For starters, Alfredson has coaxed out of Gary Oldman a restraint I’d have thought was beyond the actor who brought us Sid Vicious, Sirius Black, Mason Verger and — earlier this year in the wretched Red Riding Hood — some crazed dude in a purple cassock.
As Smiley, a senior MI6 operative brought out of retirement to hunt down a high-level mole who’s feeding British intelligence to the Soviets, Oldman doesn’t try to ape Guinness, or to top him. His spymaster has a whey-faced impassivity all his own; this is an inscrutable company man who’s as quietly authoritative on the job as he is utterly adrift in his personal life, where he’s serially cuckolded by a feckless wife whose face we never see.

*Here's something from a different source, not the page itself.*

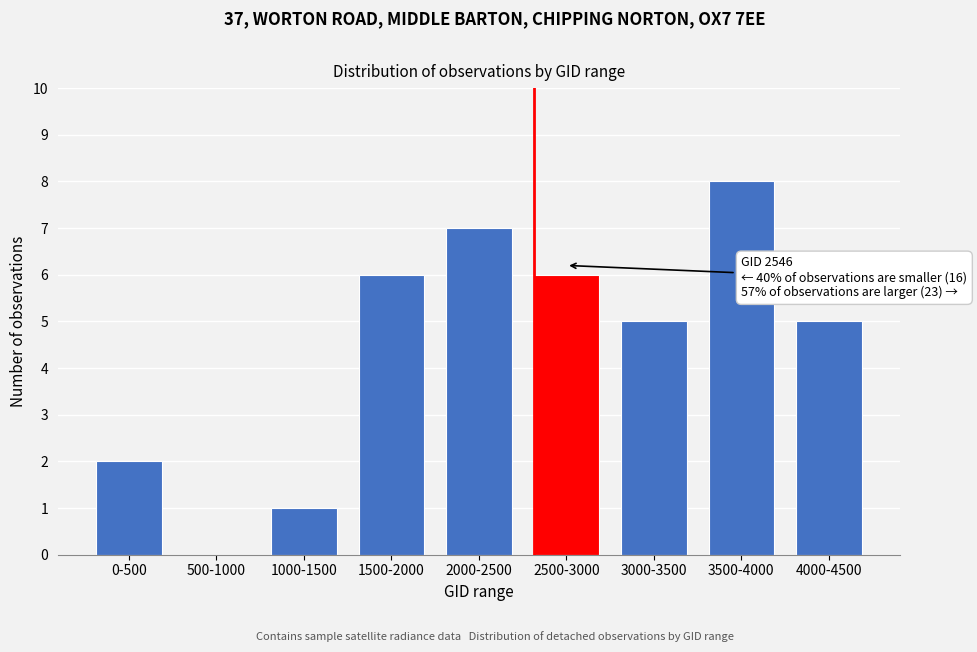

Reading left to right, list all the values displayed in this chart.

0-500=2	500-1000=0	1000-1500=1	1500-2000=6	2000-2500=7	2500-3000=6	3000-3500=5	3500-4000=8	4000-4500=5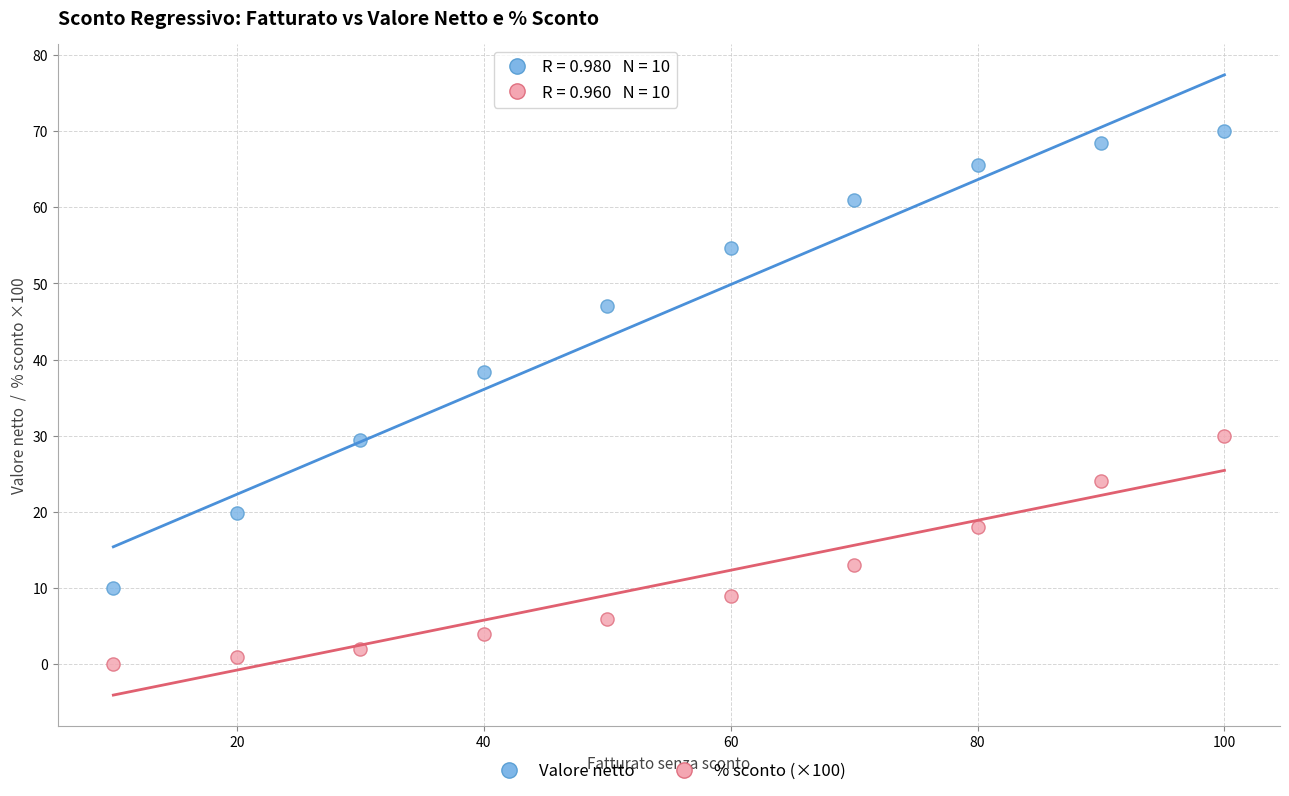

Across all data points, what is the range of X values (max minus min)?

90.0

Anonymous in an elderly brown raincoat, Smiley peers owlishly at the major suspects, every one of them damaged goods like himself, at home only in the warped missions they carry out in the name of patriotic duty — or treachery. Tinker, Tailor has a glittering ensemble that includes Colin Firth as the smirking, debonair colleague who covets Smiley’s wife, and Toby Jones as Percy Alleline, the blustering aspirant to the MI6 throne after the death of Control. As the latter — who falls on his sword following a botched operation in Hungary that endangers key agent Jim Prideaux (Mark Strong) — John Hurt is a soused ruin. And Kathy Burke is terrific as Connie, the Circus’ only female top player, also forcibly retired and living off the past.